The gemišt, a mixture of wine and carbonated water known as a spritzer, is a Croatian favorite mixture during the hot summer months, as it brings needed refreshment, but also the welcome intoxication. But gemišt functions much better with certain wines, or better said grape varieties, as Saša Špiranec wrote for Jutarnji List on April 6, 2018.
Gemišt is irreplaceable in view of refreshment as it is usually combined with wine with lower alcohol, usually higher acids, so in reasonable amounts in refreshes more than intoxicates. The effect of alcohol will remain under control unless you really overdo it, as well as your wallet, as wines meant for gemišt or bevanda (wine with regular water) are in general cheaper wines, usually in larger packages, from the standard one liter bottle upwards.
With packaging larger than one liter definitely avoid plastic, as in it wine quickly loses its attributes and color, while ‘bag in box’ is preferred since the pouring system does not all air into the packaging. Mass wines meant for gemišt combinations are among the cheapest wines, but there are differences among them. The cheapest are table wines without declared origin or variety. They are usually of lowest quality, but a few will do the job. Then come standard wines with declared origin and variety (or varieties) which offer better quality, but are a tad more expensive. Lastly come wines with an excellent ratio of price and quality. They are slightly more expensive, but are a product designed for gemišt from the start. For this article we looked at the leading wineries on the market producing such wine and for all three categories named the best.
TOMŠIĆ TABEL WHITE WINE 1,0 L, 17,50 kn, 3/5
The Tomšić family is a well-known winemaking family from Međimurje producing a line of varietal wines packaged in bottles, from Graševina and Green Silvaner to Muscat. However, they are even better known for their gemišt wines in two lines. The table white which we are reviewing and the tad more ambitious Tomšić cuvee. They are wines for those who love classic gemišt, a pleasant bitter wine without pronounced variety aromas, as neutral as possible. Passionate gemišt drinkers, the older generations, appreciate these characteristics the most – aroma neutrality and elevated acids, to keep the wine fresh even when watered down, without any particular scent.

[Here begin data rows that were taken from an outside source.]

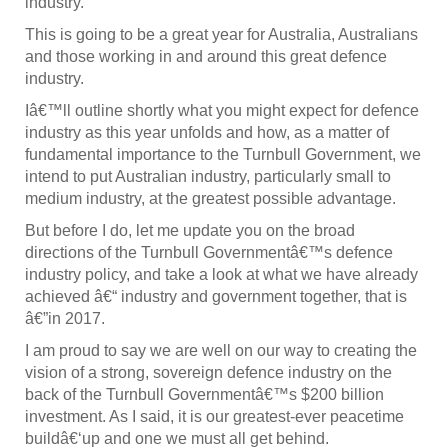
industry.
This is going to be a great year for Australia, Australians
and those working in and around this great defence
industry.
Iâ€™ll outline shortly what you might expect for defence
industry as this year unfolds and how, as a matter of
fundamental importance to the Turnbull Government, we
intend to put Australian industry, particularly small to
medium industry, at the greatest possible advantage.
But before I do, let me update you on the broad
directions of the Turnbull Governmentâ€™s defence
industry policy, and take a look at what we have already
achieved â€“ industry and government together, that is
â€”in 2017.
I am proud to say we are well on our way to creating the
vision of a strong, sovereign defence industry on the
back of the Turnbull Governmentâ€™s $200 billion
investment. As I said, it is our greatest-ever peacetime
buildâ€‘up and one we must all get behind.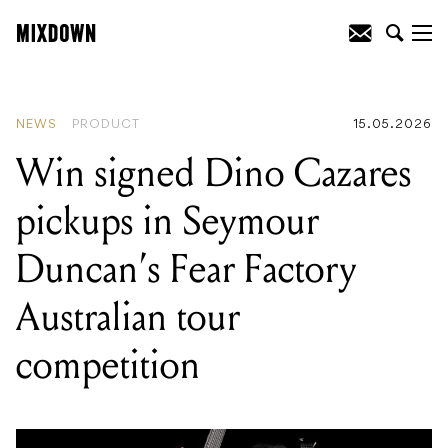
READING
:
Win signed Dino Cazares
pickups in Seymour Duncan's Fear
Factory Australian tour competition
NEWS
PRODUCT
15.05.2026
Win signed Dino Cazares
pickups in Seymour
Duncan’s Fear Factory
Australian tour
competition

NOVAK BORIS GRAŠEVINA 1,0 L, 20 kn, 4/5
Another winery from Međimurje, but unlike Tomšić they are known for aromatic and partly sweet wines in bottles. In the gemišt wine category they made a wonderful wine which can be consumed on its own, as it breathes purity, freshness and green apple and citrus aromas. As a gemišt it functions great as the aroma doesn’t lose much and freshness remain of same intensity even with carbonated water. They make another mass wine named Cuvee, much more aromatic as a pure wine, and it does not go well with carbonated water.
JERUZALEM LAŠKO RIESLING 1,0 L, 25 kn, 5/5
Currently the best wine on the market meant for gemišt, among the samples we found. Admirers of light and lively Graševinas will be happy to drink it on its own, but in a gemišt it is simply excellent. Completely refreshing, with citruses, fresh herbs, completely dry, with a seductive finish which demands another sip. Easy on the alcohol, barely 12%, so when diluted with carbonated water it functions as an average beer, without losing anything in taste. Functions well with food and if you are not a huge snob, you will have to recognize its quality, balance and fantastic ratio of quality and price. Naturally, in the gemišt wine category.